Voice Out

20:59:00

There is something that seems to bother me and that is when I am not able to do the things that I love. People will always be saying stuffs and complain about the things I do and they don't approve but somehow some of these things that I do, I feel that they are not even causing any harm to anyone.  At times I don't quite understand why do I need to stop doing something just because someone thinks it is bad for me when I myself am not causing any harm to myself.

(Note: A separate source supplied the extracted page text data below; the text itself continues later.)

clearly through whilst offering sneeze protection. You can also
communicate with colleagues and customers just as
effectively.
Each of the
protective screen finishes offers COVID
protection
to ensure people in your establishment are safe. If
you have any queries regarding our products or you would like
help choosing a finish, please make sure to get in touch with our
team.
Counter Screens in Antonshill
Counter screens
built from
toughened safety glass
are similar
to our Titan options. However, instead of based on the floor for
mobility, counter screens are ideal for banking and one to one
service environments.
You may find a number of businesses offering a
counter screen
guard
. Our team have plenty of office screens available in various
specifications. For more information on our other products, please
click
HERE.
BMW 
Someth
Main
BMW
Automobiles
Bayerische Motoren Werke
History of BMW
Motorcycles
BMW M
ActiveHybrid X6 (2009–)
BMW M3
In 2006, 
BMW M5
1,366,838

I mean yeah sure, my photos on Instagram and my facebook posts can be racy or provocative but it is just something I enjoy doing. I am just being happy in my own skin and I love taking such shots. It is not to attract attention from male viewers or anything but I love erotic stuffs. I am totally honest about this and I do express my love for such stuffs by talking about such stuffs and taking such photos. But just because I take such photos or wear such things, it doesn't mean that I go about sleeping around with random guys. Even though my photos and captions are suggestive, I just am not into casual sex. I am a girl. The reason why I won't have any fuckbuddies or anything is because I am the sort who will have sex with someone only if there is a lot of love and when I feel ready. And females always get emotionally attached to guys. Yes, I am one of those "cuddle me" after sex. I don't want to just get out of the bed and act normal and not see the guy again.


Maybe you might be suggesting to me "Not to take such photos then since people are always commenting" but I am wondering why should I. I mean if people are really affected by my photos or statuses and complaining, then I honestly suggest that you unfollow me if it is bothering you so much. If you can't accept me for doing something I love then I don't think that we can get along. Maybe it is because it is Singapore, so people here are not as open-minded but I really don't see a problem with what I am doing as of now. I do not have any regrets or whatsoever.

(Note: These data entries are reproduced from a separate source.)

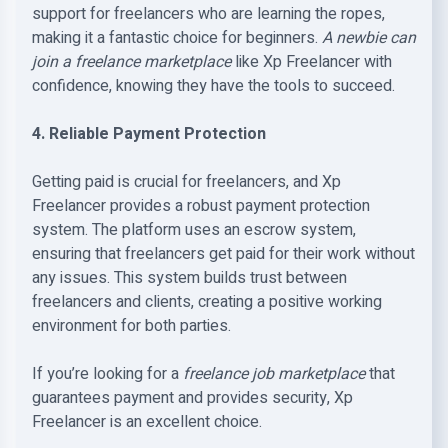
support for freelancers who are learning the ropes,
making it a fantastic choice for beginners.
A newbie can
join a freelance marketplace
like Xp Freelancer with
confidence, knowing they have the tools to succeed.
4. Reliable Payment Protection
Getting paid is crucial for freelancers, and Xp
Freelancer provides a robust payment protection
system. The platform uses an escrow system,
ensuring that freelancers get paid for their work without
any issues. This system builds trust between
freelancers and clients, creating a positive working
environment for both parties.
If you’re looking for a
freelance job marketplace
that
guarantees payment and provides security, Xp
Freelancer is an excellent choice.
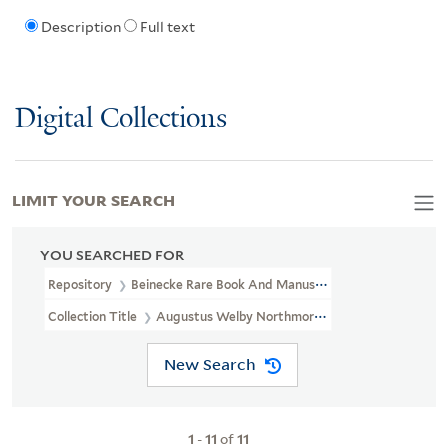
Description
Full text
Digital Collections
LIMIT YOUR SEARCH
YOU SEARCHED FOR
Repository
Beinecke Rare Book And Manuscript Library
Collection Title
Augustus Welby Northmore Pugin Drawings. (OS
New Search
1
-
11
of
11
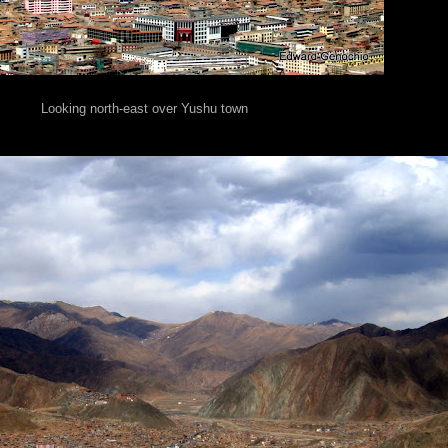
Looking north-east over Yushu town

The thing that bothers me the most is why would you show a dislike or disapproval to someone when they are actually doing something they love and that they are happy about. I do feel that I am pretty much doing fine with my life. I've got my job, I am doing pretty okay in school, I have great friends around me....so I don't really see any negativity in whatever I am doing.

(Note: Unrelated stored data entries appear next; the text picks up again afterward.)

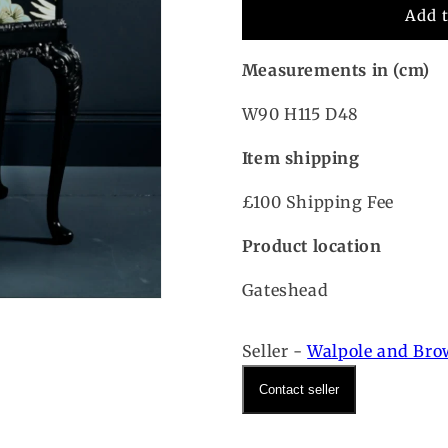
Add 
Measurements in (cm)
W90 H115 D48
Item shipping
£100 Shipping Fee
Product location
Gateshead
Seller -
Walpole and Br
Contact seller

Another thing is why do people always look at the bad side of things instead of the good.
Why are we always judging one another when we aren't that perfect ourselves?
Apparently, some people are also disapproving of me whenever I have an opinion.
Does this mean that in future I should just keep my opinions of something to myself?
I mean afterall, it is a free world and we can pretty much do whatever we want because we live for ourselves.
You can't just judge a person based by your own perceptions of them. Maybe you don't know them well enough.


I am sorry if I have indeed offended anyone or anything but I just felt like I should get my points across. If you really can't accept me then just unfollow me on instagram and unfriend me on facebook. My life doesn't depend on how many likes I get in a photo in a day nor does it depend how many followers I have. I blog about such topics and take photos because it is my passion. So don't have that opinion of me that I am doing this because I want more views or whatever. I really cannot be bothered. I am not like some bloggers who just use their titles as a powercard to get whatever they want nor am I very hard up for sponsorships and such.I am just someone who writes on her blog because I have so much views and opinions and I love sharing them here with whoever is reading this. I love doing what I am doing. I honestly would love to try taking photos of women in future but I am not equipped with very high end cameras nor do I have the correct skills. But if you are really passionate about something, even taking a photo using your mobile phone can make a photo look really good. Yes, I enjoy taking photos, messing around with filters and just let my creativity juice run wild. It just makes me feel happy when I get the outcome I want.


So no , I am not going to stop whatever I am doing just because you think I should.
This is who I am and this is what I love doing.